New research frequently adds to our understanding of what works, and Bellingham should be responsive enough to use the latest best practices. Bellingham is currently behind the research on several issues. Sharrows (a painted bike and arrow in the traffic lane) can make the road less safe for both people riding bikes and people driving, but Bellingham still paints them as a bike facility. We should stop using sharrows and disqualify them as bike facilities in our bike network maps. Physically protected bike lanes are needed for most people to feel safe riding, and they make it easier for people driving to avoid injuring people on bikes; we should install physical protections for new bike lanes whenever possible, build bicycle boulevards and separated paths, and retrofit existing bike lanes with physical barriers. Protected intersections are described in engineering manuals and are common in other places, and safely connect sections of protected bike lanes. Network connections are essential in converting trips from driving to riding; a beautiful and safe bicycle path that disappears and requires riding in arterial traffic for two blocks will not be used by people uncomfortable riding in traffic. ‘Bulb-outs’ at intersections reducing crossing distances for people walking, and if built with a tighter turning radius will mean vehicles move slower through turns, both of which make the crossing safer. Short crossing distances and tight turning radiuses should be the default. Accessibility is central to all best practices; in tandem with Bellingham’s ADA transition plan, we can design bike lanes and paths to be safe for Deaf people and those on trikes, and the streets adjacent to school entrances can be safe for the age of those kid
On beta testing, we can learn from City of Seattle transportation engineer Dongho Chang who leads Seattle in beta testing individual projects. Beta testing means we try things first like installing a crosswalk or bike lane (etc.) with inexpensive temporary materials for a trial period. This helps the city assess demand and troubleshoot the design and it provides the neighbors with first-hand experience with the city plan. This common-sense strategy means we spend money on things with demonstrated success, and successful infrastructure builds community support. What gets measured, gets done. Bellingham needs authentic measures of what we care about, shared often and openly. Let’s count the number of trips made by walking, rolling, biking or transit and let progress on these outcomes drive our investments. By next year, we’ll have several bike counters permanently installed and collecting data that we can share publicly. Let’s also update our maps to accurately reflect conditions on the ground; a neighborhood collector street with painted sharrows meets none of the criteria for ‘bike boulevard’ no matter how often we mark it as such on a map. On the council, we will routinely check in with staff on progress and opportunities to accelerate change, and we will never request a checklist of projects in lieu of real metrics of progress toward our goals.

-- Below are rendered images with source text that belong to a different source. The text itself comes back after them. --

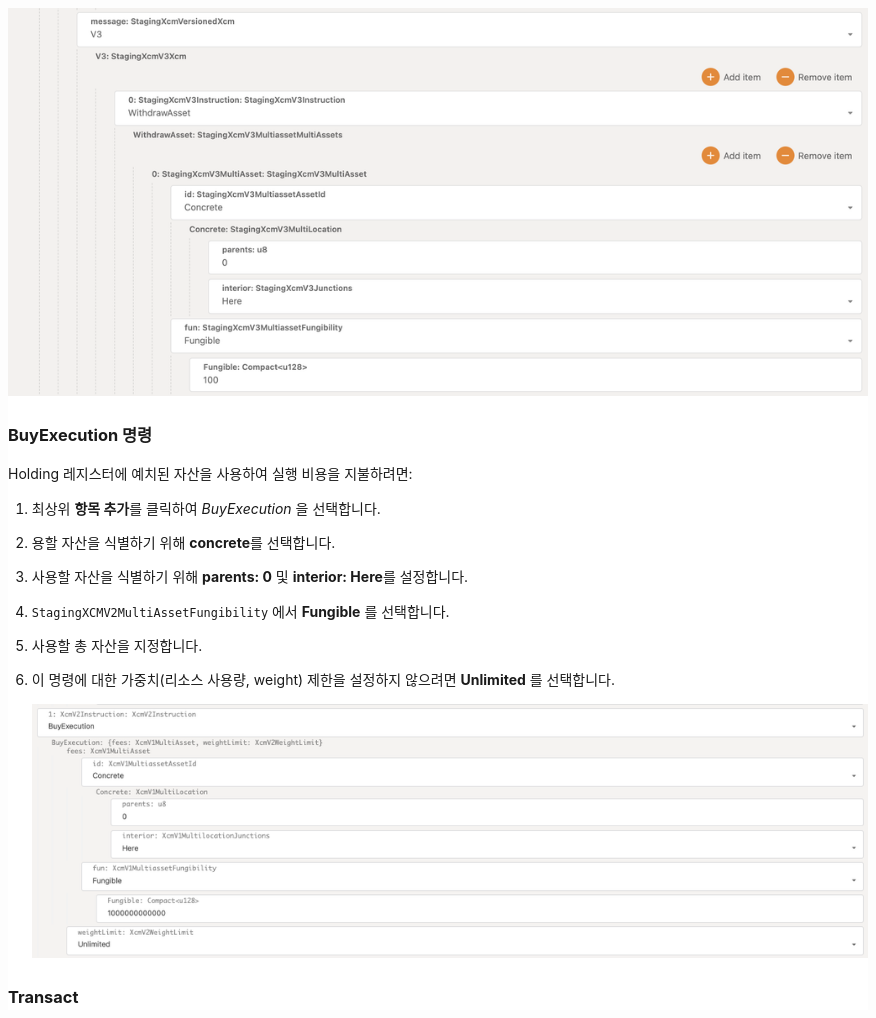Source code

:   ![WithdrawAsset 및 설정](/media/images/docs/infrablockchain/tutorials/build/withdraw-asset-instruction-settings.png)

### BuyExecution 명령

Holding 레지스터에 예치된 자산을 사용하여 실행 비용을 지불하려면:

1. 최상위 **항목 추가**를 클릭하여 *BuyExecution* 을 선택합니다.

2. 용할 자산을 식별하기 위해 **concrete**를 선택합니다.

3. 사용할 자산을 식별하기 위해 **parents: 0** 및 **interior: Here**를 설정합니다.

4. `StagingXCMV2MultiAssetFungibility` 에서 **Fungible** 를 선택합니다.

5. 사용할 총 자산을 지정합니다.

6. 이 명령에 대한 가중치(리소스 사용량, weight) 제한을 설정하지 않으려면 **Unlimited** 를 선택합니다.

   ![BuyExecution 및 설정](/media/images/docs/tutorials/parachains/buy-execution-open.png)

### Transact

Close your eyes and imagine Bellingham in ten years. Do you see more parking lots, parking garages, wide streets, traffic congestion, and parents chauffeuring kids? Are you stuck in gridlock traffic? Do residents need to spend a big part of their income owning and maintaining a car for each adult?

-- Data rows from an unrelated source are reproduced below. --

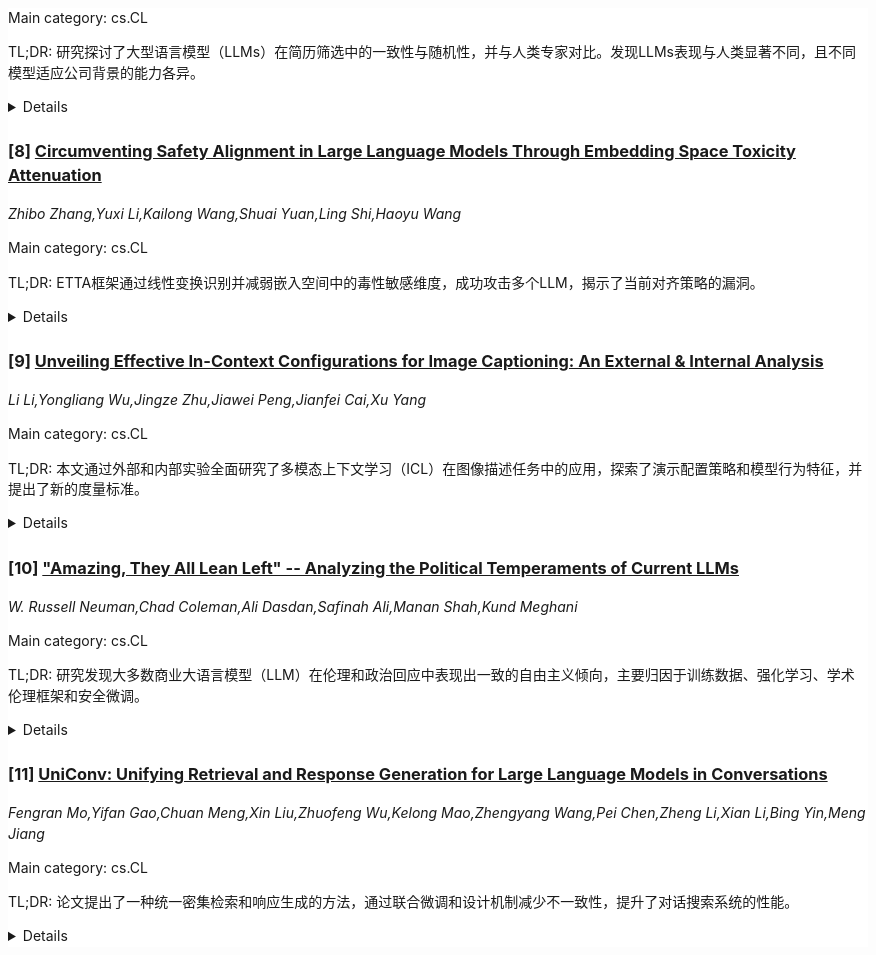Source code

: Main category: cs.CL

TL;DR: 研究探讨了大型语言模型（LLMs）在简历筛选中的一致性与随机性，并与人类专家对比。发现LLMs表现与人类显著不同，且不同模型适应公司背景的能力各异。


<details><summary>Details</summary></details>


### [8] [Circumventing Safety Alignment in Large Language Models Through Embedding Space Toxicity Attenuation](https://arxiv.org/abs/2507.08020)
*Zhibo Zhang,Yuxi Li,Kailong Wang,Shuai Yuan,Ling Shi,Haoyu Wang*

Main category: cs.CL

TL;DR: ETTA框架通过线性变换识别并减弱嵌入空间中的毒性敏感维度，成功攻击多个LLM，揭示了当前对齐策略的漏洞。


<details><summary>Details</summary></details>


### [9] [Unveiling Effective In-Context Configurations for Image Captioning: An External & Internal Analysis](https://arxiv.org/abs/2507.08021)
*Li Li,Yongliang Wu,Jingze Zhu,Jiawei Peng,Jianfei Cai,Xu Yang*

Main category: cs.CL

TL;DR: 本文通过外部和内部实验全面研究了多模态上下文学习（ICL）在图像描述任务中的应用，探索了演示配置策略和模型行为特征，并提出了新的度量标准。


<details><summary>Details</summary></details>


### [10] ["Amazing, They All Lean Left" -- Analyzing the Political Temperaments of Current LLMs](https://arxiv.org/abs/2507.08027)
*W. Russell Neuman,Chad Coleman,Ali Dasdan,Safinah Ali,Manan Shah,Kund Meghani*

Main category: cs.CL

TL;DR: 研究发现大多数商业大语言模型（LLM）在伦理和政治回应中表现出一致的自由主义倾向，主要归因于训练数据、强化学习、学术伦理框架和安全微调。


<details><summary>Details</summary></details>


### [11] [UniConv: Unifying Retrieval and Response Generation for Large Language Models in Conversations](https://arxiv.org/abs/2507.07030)
*Fengran Mo,Yifan Gao,Chuan Meng,Xin Liu,Zhuofeng Wu,Kelong Mao,Zhengyang Wang,Pei Chen,Zheng Li,Xian Li,Bing Yin,Meng Jiang*

Main category: cs.CL

TL;DR: 论文提出了一种统一密集检索和响应生成的方法，通过联合微调和设计机制减少不一致性，提升了对话搜索系统的性能。


<details><summary>Details</summary></details>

Or do you see vibrant housing with green space in all our neighborhoods and where kids independently walk/roll/bike to their school or school bus stop without threat of being hit by a car, and where families can easily own just one car or carshare membership, freeing up money for rent, food, or recreation?
Bellingham! Let’s use city resources to support the wellbeing of all residents. We’ll use proven strategies and smart process. We’ll make mistakes and learn and do better.
Together, we can move Bellingham forward.